What was the invincible period? I learned quickly as Super Joe began to confide to me his childhood mandate for daredevil supremacy. A mystical experience convinced him that his family's ultra-tough genetics made him invulnerable. Reed's dad was a USAF flyer who did two tours and 100 missions over 'Nam. His mom was an athlete and the kind of indomitable figure who could survive a catastrophe like the one that shaped Joe Reed's life and destiny as Super Joe.

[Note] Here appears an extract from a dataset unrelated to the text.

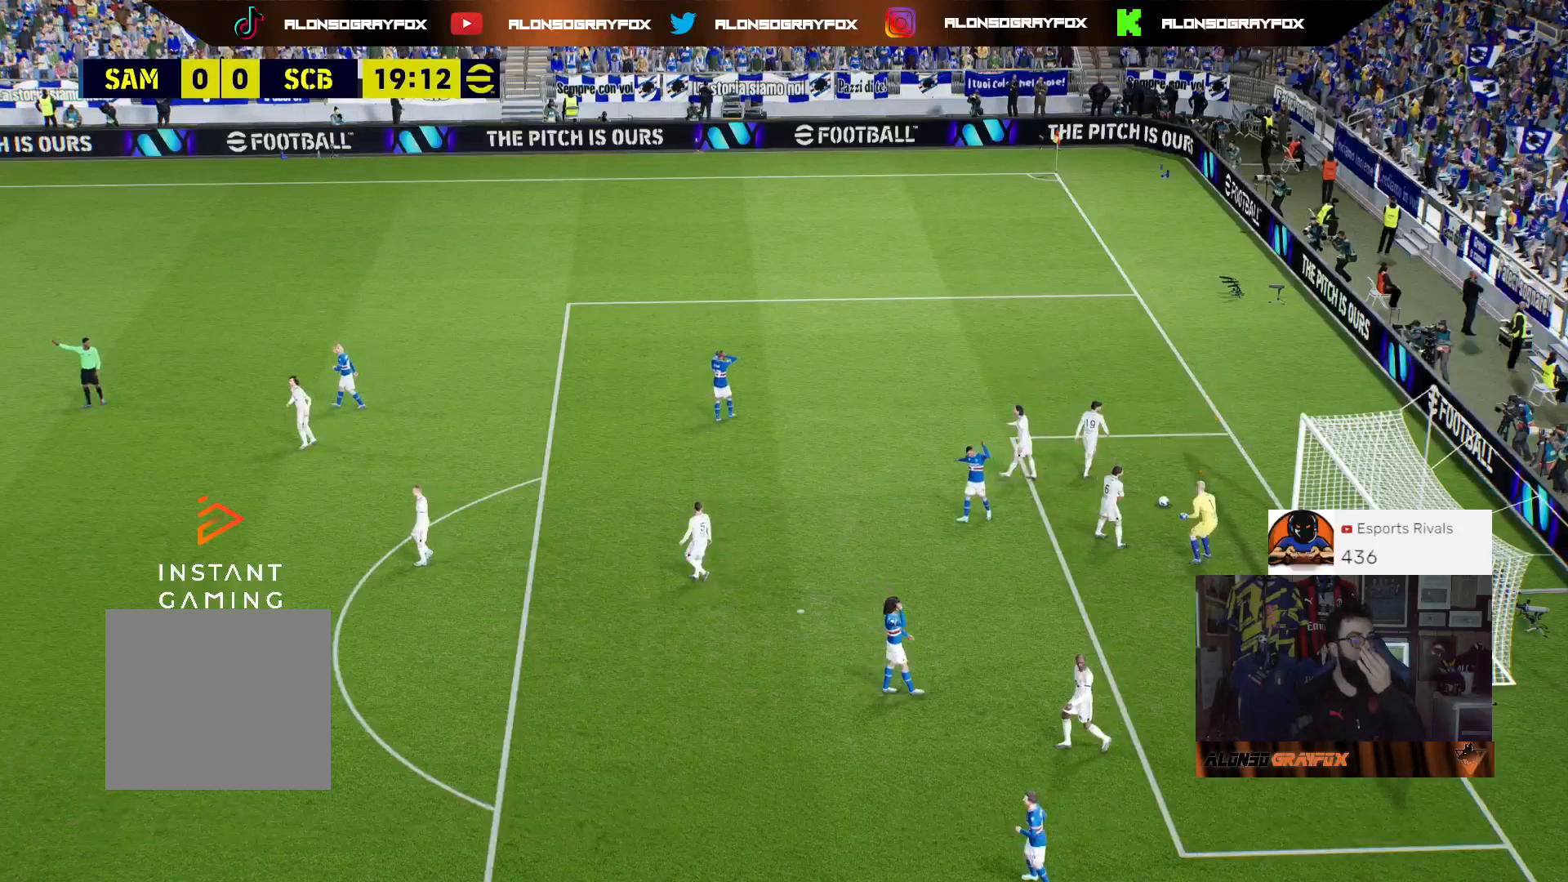
{"buttons": ["CROSS"], "left_stick": "center", "right_stick": "center", "events": [[300, "CROSS", "down"], [400, "CROSS", "up"], [500, "CROSS", "down"]]}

Boise City, Lousiana, the late 1960s. Mrs. Reed was cruising down the road in the family station wagon when two kids on bikes broke out of the bayou on a collision course that would have meant two dead kids. Mrs. Reed, who was 7 months pregnant, swerved so hard she flipped the station wagon onto its side at the mouth of a bridge, whereupon the bridge railing started harpooning through the car's interior, striking Joe Reed and his brother in the head and injuring both - they were in the back seat with the family German shepherd.

As the wheels spun to a stop on the upside-down car, Mrs. Reed woke up, helped her kids out of the wreck and two months later successfully gave birth tied to a machine with steel rods anchoring the fused joints in her back.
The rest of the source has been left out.